Von Mythen und Zweifeln
«Velowende» sucht nach Antworten auf die Frage, warum der Anteil des Veloverkehrs in Schweizer Städten durchgehend unter 22 Prozent liegt. Es identifiziert den vielleicht grössten Irrtum der Veloförderung vergangener Jahre: die Idee, dass das Velo zusammen mit den Autos auf die Strasse gehört.
Das Buch liefert das fachliche Fundament, um Zweifeln und Mythen mit Argumenten zu begegnen. Es zieht erhellende Vergleiche zur Velostadt Amsterdam, die auch mal eine Autostadt war.
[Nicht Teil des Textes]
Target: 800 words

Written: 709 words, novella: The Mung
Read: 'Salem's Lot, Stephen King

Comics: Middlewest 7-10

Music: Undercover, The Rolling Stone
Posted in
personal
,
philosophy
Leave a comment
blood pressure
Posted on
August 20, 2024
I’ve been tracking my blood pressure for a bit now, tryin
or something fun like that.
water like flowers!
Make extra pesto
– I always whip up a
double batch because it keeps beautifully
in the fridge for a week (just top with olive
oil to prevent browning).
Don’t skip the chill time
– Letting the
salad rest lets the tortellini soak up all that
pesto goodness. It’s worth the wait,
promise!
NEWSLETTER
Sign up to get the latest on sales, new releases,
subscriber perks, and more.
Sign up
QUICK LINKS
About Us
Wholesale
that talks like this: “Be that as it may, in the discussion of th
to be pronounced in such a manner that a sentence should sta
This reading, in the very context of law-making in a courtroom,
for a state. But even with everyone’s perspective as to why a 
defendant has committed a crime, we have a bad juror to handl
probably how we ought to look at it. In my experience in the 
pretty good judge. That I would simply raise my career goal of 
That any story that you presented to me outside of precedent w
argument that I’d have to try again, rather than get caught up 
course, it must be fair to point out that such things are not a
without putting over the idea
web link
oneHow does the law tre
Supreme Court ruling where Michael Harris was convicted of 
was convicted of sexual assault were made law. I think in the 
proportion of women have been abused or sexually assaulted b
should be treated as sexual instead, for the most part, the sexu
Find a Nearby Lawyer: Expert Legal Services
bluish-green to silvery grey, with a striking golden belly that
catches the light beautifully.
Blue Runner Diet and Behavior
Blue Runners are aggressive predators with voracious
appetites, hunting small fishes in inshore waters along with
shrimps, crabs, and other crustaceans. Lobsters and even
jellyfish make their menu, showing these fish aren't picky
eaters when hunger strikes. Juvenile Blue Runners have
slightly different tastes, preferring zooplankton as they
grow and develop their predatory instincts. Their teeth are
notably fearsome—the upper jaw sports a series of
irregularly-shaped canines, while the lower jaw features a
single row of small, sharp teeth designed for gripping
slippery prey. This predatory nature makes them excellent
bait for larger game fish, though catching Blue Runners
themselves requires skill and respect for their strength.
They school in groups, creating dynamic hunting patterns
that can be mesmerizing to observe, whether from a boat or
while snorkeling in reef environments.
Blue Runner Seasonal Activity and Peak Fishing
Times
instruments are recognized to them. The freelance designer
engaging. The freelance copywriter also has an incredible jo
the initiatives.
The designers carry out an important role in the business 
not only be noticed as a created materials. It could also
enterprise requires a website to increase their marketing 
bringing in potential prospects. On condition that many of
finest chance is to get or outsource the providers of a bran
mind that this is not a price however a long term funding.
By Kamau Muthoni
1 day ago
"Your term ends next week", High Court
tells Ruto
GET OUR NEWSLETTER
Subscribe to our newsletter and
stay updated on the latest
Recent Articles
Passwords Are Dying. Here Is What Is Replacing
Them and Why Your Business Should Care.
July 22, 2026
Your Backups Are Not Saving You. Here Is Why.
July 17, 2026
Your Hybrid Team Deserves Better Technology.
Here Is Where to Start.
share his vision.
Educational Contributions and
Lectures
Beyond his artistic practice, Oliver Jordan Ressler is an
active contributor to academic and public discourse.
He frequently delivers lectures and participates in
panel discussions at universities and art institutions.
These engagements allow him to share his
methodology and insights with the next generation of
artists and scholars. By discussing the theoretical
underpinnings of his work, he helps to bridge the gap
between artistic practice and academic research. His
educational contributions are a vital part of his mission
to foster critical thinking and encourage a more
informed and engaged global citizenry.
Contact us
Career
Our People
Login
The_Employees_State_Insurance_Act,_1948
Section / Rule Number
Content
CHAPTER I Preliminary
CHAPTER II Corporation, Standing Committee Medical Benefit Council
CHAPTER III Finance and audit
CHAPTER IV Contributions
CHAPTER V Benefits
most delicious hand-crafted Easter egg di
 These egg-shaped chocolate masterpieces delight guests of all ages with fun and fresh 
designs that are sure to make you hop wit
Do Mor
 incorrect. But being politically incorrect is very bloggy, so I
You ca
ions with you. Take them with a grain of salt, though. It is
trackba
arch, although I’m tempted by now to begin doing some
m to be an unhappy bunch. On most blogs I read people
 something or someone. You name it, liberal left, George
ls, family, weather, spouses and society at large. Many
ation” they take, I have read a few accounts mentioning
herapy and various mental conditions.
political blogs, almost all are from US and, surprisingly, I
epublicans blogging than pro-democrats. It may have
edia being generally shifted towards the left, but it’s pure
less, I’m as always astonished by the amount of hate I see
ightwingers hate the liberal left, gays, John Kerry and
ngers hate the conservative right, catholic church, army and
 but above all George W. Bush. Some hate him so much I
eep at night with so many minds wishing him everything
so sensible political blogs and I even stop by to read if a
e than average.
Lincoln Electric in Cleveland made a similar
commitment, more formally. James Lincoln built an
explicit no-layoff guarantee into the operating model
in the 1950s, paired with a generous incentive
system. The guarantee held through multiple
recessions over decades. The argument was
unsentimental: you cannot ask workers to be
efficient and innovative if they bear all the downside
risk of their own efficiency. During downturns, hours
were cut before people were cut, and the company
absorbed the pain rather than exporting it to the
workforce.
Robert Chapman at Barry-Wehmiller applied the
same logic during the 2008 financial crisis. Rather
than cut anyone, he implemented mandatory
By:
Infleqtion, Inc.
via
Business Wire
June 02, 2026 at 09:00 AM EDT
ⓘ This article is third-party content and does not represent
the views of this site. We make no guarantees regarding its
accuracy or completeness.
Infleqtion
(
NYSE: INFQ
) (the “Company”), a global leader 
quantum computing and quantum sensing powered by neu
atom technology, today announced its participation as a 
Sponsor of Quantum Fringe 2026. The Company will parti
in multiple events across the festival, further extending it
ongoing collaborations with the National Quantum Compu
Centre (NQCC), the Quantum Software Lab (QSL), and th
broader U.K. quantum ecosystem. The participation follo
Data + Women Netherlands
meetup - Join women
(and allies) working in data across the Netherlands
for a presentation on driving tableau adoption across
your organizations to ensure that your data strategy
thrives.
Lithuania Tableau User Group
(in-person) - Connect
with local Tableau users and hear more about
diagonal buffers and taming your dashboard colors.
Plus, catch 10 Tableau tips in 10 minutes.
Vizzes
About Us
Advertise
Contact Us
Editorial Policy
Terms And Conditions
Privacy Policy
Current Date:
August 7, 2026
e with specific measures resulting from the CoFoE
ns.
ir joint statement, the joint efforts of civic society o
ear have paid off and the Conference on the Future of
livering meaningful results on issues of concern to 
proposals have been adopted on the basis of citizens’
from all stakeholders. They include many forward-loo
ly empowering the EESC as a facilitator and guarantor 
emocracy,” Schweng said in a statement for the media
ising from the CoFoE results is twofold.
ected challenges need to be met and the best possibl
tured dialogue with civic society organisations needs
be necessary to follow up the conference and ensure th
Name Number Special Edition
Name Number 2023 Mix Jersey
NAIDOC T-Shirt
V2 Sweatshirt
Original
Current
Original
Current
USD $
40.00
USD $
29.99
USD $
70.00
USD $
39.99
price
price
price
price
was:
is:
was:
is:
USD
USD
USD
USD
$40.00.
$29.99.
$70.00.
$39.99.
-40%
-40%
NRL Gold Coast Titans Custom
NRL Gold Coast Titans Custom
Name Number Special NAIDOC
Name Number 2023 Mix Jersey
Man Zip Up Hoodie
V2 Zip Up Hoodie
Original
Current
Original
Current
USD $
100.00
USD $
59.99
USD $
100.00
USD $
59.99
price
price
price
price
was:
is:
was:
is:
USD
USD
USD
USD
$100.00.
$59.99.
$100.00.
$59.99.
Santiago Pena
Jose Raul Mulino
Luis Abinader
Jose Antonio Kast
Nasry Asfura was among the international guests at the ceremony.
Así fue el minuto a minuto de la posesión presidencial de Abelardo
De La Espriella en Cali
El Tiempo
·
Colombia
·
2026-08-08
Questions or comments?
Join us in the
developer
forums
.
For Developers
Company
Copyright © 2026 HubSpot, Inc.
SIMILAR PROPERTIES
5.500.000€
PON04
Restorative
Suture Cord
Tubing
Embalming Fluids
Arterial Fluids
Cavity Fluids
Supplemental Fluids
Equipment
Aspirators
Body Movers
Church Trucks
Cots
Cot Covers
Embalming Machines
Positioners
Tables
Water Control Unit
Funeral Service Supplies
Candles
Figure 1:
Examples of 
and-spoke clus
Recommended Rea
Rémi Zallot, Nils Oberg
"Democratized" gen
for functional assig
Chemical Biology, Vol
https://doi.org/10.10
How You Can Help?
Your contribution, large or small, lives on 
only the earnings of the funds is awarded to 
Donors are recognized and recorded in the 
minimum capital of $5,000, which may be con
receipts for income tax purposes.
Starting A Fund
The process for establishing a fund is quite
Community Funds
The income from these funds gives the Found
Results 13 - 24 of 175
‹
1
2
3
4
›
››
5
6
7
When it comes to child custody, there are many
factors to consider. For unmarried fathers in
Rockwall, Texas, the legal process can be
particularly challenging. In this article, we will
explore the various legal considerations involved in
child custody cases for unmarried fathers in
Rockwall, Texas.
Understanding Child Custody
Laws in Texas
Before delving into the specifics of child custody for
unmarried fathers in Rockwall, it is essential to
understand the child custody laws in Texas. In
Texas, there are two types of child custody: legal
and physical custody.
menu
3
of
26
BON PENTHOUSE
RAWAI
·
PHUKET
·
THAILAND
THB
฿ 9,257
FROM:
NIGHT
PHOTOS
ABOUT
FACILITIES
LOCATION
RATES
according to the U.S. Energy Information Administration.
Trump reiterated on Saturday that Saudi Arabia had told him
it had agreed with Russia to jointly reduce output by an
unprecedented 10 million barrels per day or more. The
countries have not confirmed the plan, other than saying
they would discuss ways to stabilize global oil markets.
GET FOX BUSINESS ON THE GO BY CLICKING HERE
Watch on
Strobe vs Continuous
Und zu Paris, wo jetzt im Zeitraffer passiert, was in den Niederlanden 40 Jahre gedauert hat. Es ist nicht das einzige Buch dieser Art, aber die Vielfalt der Autorinnen und Autoren macht es ziemlich einzigartig. Es verbindet die Kompetenzen aus Verkehrsplanung und Wissenschaft mit den Erfahrungen einer Exekutivpolitikerin, die so ziemlich jede Hürde, die sich dem Wandel entgegenstellen kann, aus eigener Erfahrung kennt. Und das alles übersetzt und illustriert für ein Laienpublikum – oder: übersetzt für jenen exklusiven Leserkreis, der die Regierenden wählt.
Die vielleicht wichtigste Erkenntnis der Lektüre lautet: Wer andere Prioritäten in der städtischen Verkehrspolitik will, muss sich selbst dafür einsetzen. Man kann nicht warten und hoffen. Weder auf die Politik noch auf Drohnentaxis.